Alors que l’UE continue de resserrer ses politiques en matière de changement climatique et de transition énergétique, les importations de véhicules électriques en provenance de Chine ont augmenté beaucoup plus rapidement ces dernières années. Cela a également coïncidé avec l’exode des constructeurs européens de véhicules électriques vers les États-Unis, à la suite de la loi américaine sur la réduction de l’inflation.

Cependant, cela ne signifie pas que l’UE soit satisfaite de sa dépendance à l’égard des véhicules électriques chinois. En octobre 2023, la Commission européenne a lancé une enquête antisubventions sur les véhicules chinois importés dans l’UE. Cela examinera de plus près l’étendue des subventions que Pékin accorde à ses fabricants de véhicules électriques et pourrait potentiellement rendre plus coûteuse l’importation de véhicules électriques chinois pour les importateurs de l’UE.

En outre, la Chine produit également environ 70 % des batteries lithium-ion mondiales, essentielles aux véhicules électriques.

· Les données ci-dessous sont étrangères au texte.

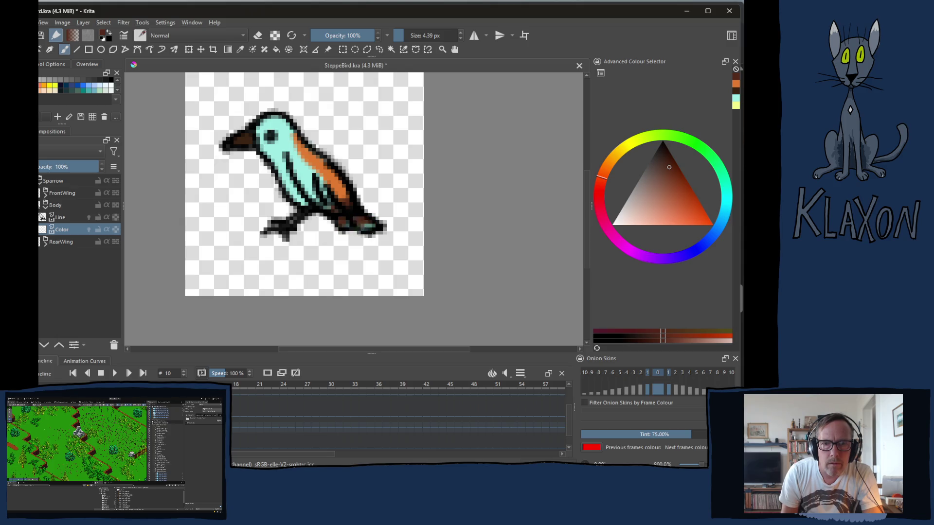
key("Right")
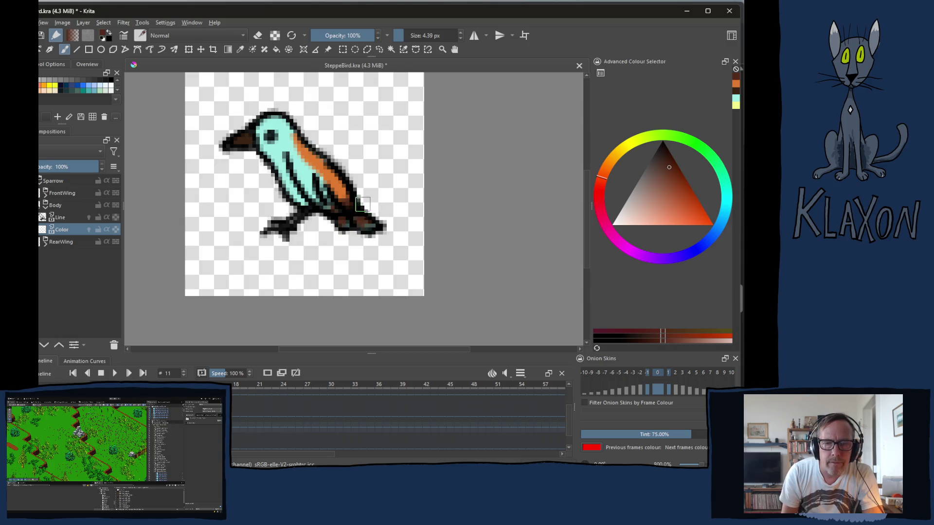
key("Right")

Cela a grandement contribué à consolider sa position du début à la fin dans la chaîne d’approvisionnement des véhicules électriques.

L’Europe dépend également fortement de la Chine pour la production et la transformation de plusieurs minéraux clés de terres rares, sans lesquels la transition verte de l’Europe s’arrêterait brutalement. Ceux-ci incluent le lanthane, le néodyme, le cérium, l’europium et bien plus encore.

En 2022, la Chine a doublé son approvisionnement en minéraux critiques, passant de 105 000 tonnes à 210 000 tonnes. Ces minéraux sont essentiels à la production de technologies à faibles émissions de carbone, telles que les éoliennes, les véhicules électriques, les panneaux solaires, etc.

En plus de cela, le traitement et le raffinage de ces métaux peuvent être un autre processus long, compliqué et coûteux. Cependant, la Chine a l’avantage de jouer un rôle de pionnier sur ce marché, ayant capitalisé sur ses abondantes sources de matières premières il y a des décennies. Dans ce cas, l’Europe manque à la fois de réserves de ressources naturelles et de technologies et d’installations de transformation.

Cela a fait naître des craintes accrues selon lesquelles les mesures anti-subventions de l’UE en faveur des véhicules électriques chinois pourraient à leur tour conduire à des mesures de représailles agressives de la part de la Chine sur le marché des minéraux de terres rares. Cependant, l’Europe se tourne également vers d’autres fournisseurs de minéraux essentiels, comme l’Australie, afin de réduire sa dépendance à l’égard de la Chine.

Cela fait partie d’une initiative plus large visant à diversifier ses fournisseurs et partenaires commerciaux, à la suite des mesures de rétorsion prises par la Russie à la suite des sanctions de l’UE pour la guerre en Ukraine.